Many would-be apology letters. I couldn’t bear that thought and the feelings it stirred. It was as though the ghost of Christmas Future had visited me and shown me what life would be like if I did nothing to change it.
My personal word for 2020 was ‘joy,’ but I needed to define what it meant to me. On that journey, I realized I couldn’t experience true joy without great change.
My life turned upside down as I experienced many necessary endings. In Dr. Henry Cloud’s book, Necessary Endings, I read this statement:
“Getting to the next level always requires ending something, leaving it behind, and moving on. Growth itself demands that we move on. Without the ability to end things, people stay stuck, never becoming who they are meant to be, never accomplishing all that their talents and abilities should afford them.”
Early in the pandemic, we were interviewing someone for a position at Your Marketing Co., and one of the questions we asked was, “What advice would you give your younger self?”

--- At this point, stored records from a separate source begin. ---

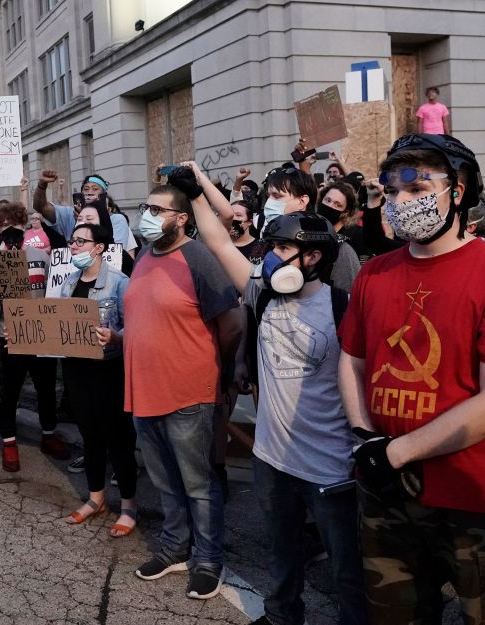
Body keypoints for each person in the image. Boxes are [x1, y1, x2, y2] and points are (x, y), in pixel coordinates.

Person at [337, 133, 485, 624]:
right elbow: (351, 361)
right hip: (386, 495)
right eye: (392, 192)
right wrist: (363, 437)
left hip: (473, 495)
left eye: (417, 189)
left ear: (457, 192)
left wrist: (394, 452)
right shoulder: (374, 274)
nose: (400, 202)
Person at [192, 166, 369, 624]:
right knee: (282, 555)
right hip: (272, 459)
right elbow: (217, 241)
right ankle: (281, 616)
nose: (271, 257)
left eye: (283, 249)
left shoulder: (341, 306)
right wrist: (194, 192)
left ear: (311, 257)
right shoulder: (261, 292)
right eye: (270, 247)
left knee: (347, 567)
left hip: (330, 466)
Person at [123, 174, 242, 600]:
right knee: (166, 481)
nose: (147, 217)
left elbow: (231, 324)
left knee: (198, 483)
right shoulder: (142, 258)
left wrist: (216, 370)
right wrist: (118, 339)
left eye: (156, 211)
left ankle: (208, 559)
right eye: (145, 209)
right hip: (143, 393)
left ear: (182, 218)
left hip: (189, 393)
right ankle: (175, 548)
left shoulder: (199, 258)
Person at [59, 222, 139, 537]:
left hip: (109, 372)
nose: (74, 246)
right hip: (77, 370)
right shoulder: (68, 283)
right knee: (89, 435)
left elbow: (136, 326)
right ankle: (96, 499)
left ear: (99, 248)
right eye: (72, 241)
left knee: (118, 439)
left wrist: (116, 337)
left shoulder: (119, 283)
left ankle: (129, 506)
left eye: (81, 241)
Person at [0, 201, 70, 471]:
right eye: (5, 226)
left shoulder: (40, 255)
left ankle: (48, 434)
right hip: (8, 333)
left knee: (45, 388)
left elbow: (51, 292)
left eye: (15, 226)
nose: (11, 232)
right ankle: (8, 441)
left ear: (23, 226)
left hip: (40, 333)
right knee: (9, 391)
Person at [33, 170, 139, 258]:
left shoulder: (117, 220)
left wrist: (85, 222)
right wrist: (42, 185)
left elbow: (114, 253)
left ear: (104, 195)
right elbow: (41, 207)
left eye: (95, 189)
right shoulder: (69, 214)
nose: (90, 192)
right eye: (86, 189)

Her answer shook me. “Go to the concert,” she said. “You never know when there will be no next time. Work will be there after, and your chores will be there when you get back, but sometimes that musician or that opportunity won’t be there. Just go to the concert.”
I immediately reflected back on A Life Through Letters and my many regrets about how I spent my time for almost 20 years.
In Dying for a Paycheck, Jeffrey Pfeffer presents copious data illustrating the costs and effects of work-related stress. He wrote, “Indirect costs from things such as disengagement, being physically present but not feeling well enough to do one’s best, and being distracted by stress are typically estimated to be about five times as large as the direct medical costs.”
This statement gave me pause and made me take inventory of my priorities. Why were we working with clients who abused boundaries and didn’t appreciate the time and effort we put in to help them succeed? I found myself creating priorities out of tasks, purely because I derived my self-worth from checking them off. Month by month, the changes I made and the necessary endings I endured helped me start to experience joy.
In his book, It Doesn’t Have to be Crazy at Work, Jason Fried writes, “Sustained exhaustion is not a badge of honor, it’s a mark of stupidity.”
I shifted from wearing that mark of stupidity to managing my time. I found a system that worked for me, prioritizing the tasks that were truly important and managing the urgent.
I made this quote from that book my credo:
“A great work ethic isn’t about working whenever you’re called upon. It’s about doing what you say you’re going to do, putting in a fair day’s work, respecting the work, respecting the customer, respecting coworkers, not wasting time, not creating unnecessary work for other people, and not being a bottleneck. Work ethic is about being a fundamentally good person that others can count on and enjoy working with.”
Over the last three years since I began this journey, I have experienced more joy than I ever had previously. I continue to make small changes to get closer and closer each day. Viktor Frankl writes in his book, Man’s Search for Meaning, “Man does not simply exist but always decides what his existence will be, what he will become the next moment. By the same token, every human being has the freedom to change at any instant. When we are no longer able to change a situation, we are challenged to change ourselves.”
In the last two years, I have spent more Saturdays at kids’ baseball games than working. I have made time to ‘go to the concert’ and be intentional to make time for experiencing life. I have endured the pain of necessary endings to enjoy growth, which has been better than I could have dreamed.
I am no longer a prisoner of my life. I now tell my time what I am doing with it rather than the other way around, and I take advantage of the margin to enjoy life’s experiences. The majority of my real estate portfolio is debt-free, relieving me of the fear and anxiety of what-ifs. Those shackles I identified as holding me back from joy are, for the most part, broken.
My life through letters for the next 20 years will look very different from the previous 20.
What about you?
What would your life through letters look like right now?
What is your definition of joy?
What is keeping you from experiencing it?
What necessary endings do you need to endure?